Kermit: "I don't know why to thank you guys"

It's like they made a combination Disney and Marx brothers movie. It is soooo good.
jon meltzer
9. jmeltzer
My friends still do "Bear right. Left, frog. "

(Yes, I know. That's not exactly how it went in the movie.)
Warren Ockrassa
10. warreno
radynski -

Yeah, Gonzo's preformance isn't bad at all, and there's that line:
'There's not a word yet for old friends who've just met.'
...which is a hell of a thing to realize.
11. AlBrown
I love this movie, and especially the fork in the road...
Matt Wright
12. matty42
I am a high school orchestra teacher, and I keep an arrangement of "Rainbow Connection" in rotation for the simple fact that everyone needs to be aware of The Muppets. So once every four years, we get it out and play it, I bring in my Kermit puppet and indulge in some nostalgia, and the tradition is kept alive. I have to do my part, right?
13. Jeff S.
"A bear in his natural habitat, a Studebaker"

Still kills me everytime.
14. Derek J. Goodman
This movie is so fine and laid-back and mellow and profitable.
Tucker McKinnon
15. jazzfish
Oh man. Steve Martin kills me /every/ time. "Would you care to sniff the cap?"
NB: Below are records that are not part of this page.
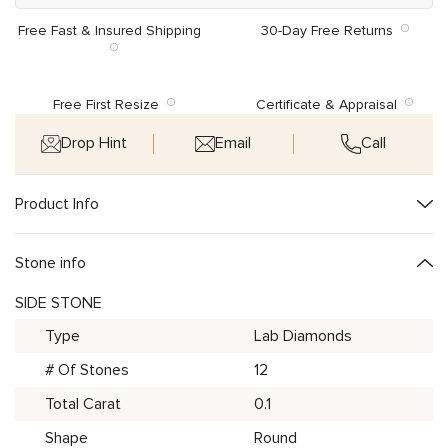
Free Fast & Insured Shipping
30-Day Free Returns
Free First Resize
Certificate & Appraisal
Drop Hint
Email
Call
Product Info
Stone info
SIDE STONE
Type
Lab Diamonds
# Of Stones
12
Total Carat
0.1
Shape
Round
"The Muppet Show basically mastered show business."

This is the truest thing I've read all week.
Joanne Center
16. thegloop
"Rainbow Connection" -- first dance at my wedding with my husband. I love Muppets, not gonna lie.
Michael Burke
17. Ludon
The Muppets - in the show and in the movies - welcomed adults as well as kids into their universe. They did this not only with their multi-level gags (Care to sniff the cap?) but with attention to other little details like having the bells playing "Thanks for the Memories" during Bob Hope's scene.

I heard a radio interview with Charles Durning in which he explained that they had to work to convince him to do this movie. Every time his agent would mention the script he replied "I don't do puppet shows." The agent finally talked him into watching a few episodes of the show and Charles explained that he was amazed at what he saw. He said something like "Those weren't puppets. They were characters. I felt I could work with them."

That last scene with all the muppets grouped together singing on the soundstage is great. I remember a friend turning to me after the credits started rolling and asking "How did they do that?" Think about how many performers it took and how easy they made it look.
18. TimB.
"That last scene with all the muppets grouped together singing on the soundstage is great. I remember a friend turning to me after the credits started rolling and asking "How did they do that?" Think about how many performers it took and how easy they made it look."

I'll tell you someday...I was one of those performers!
Sarah H
19. gryphyn
@TimB - Please do! I would love to here that story.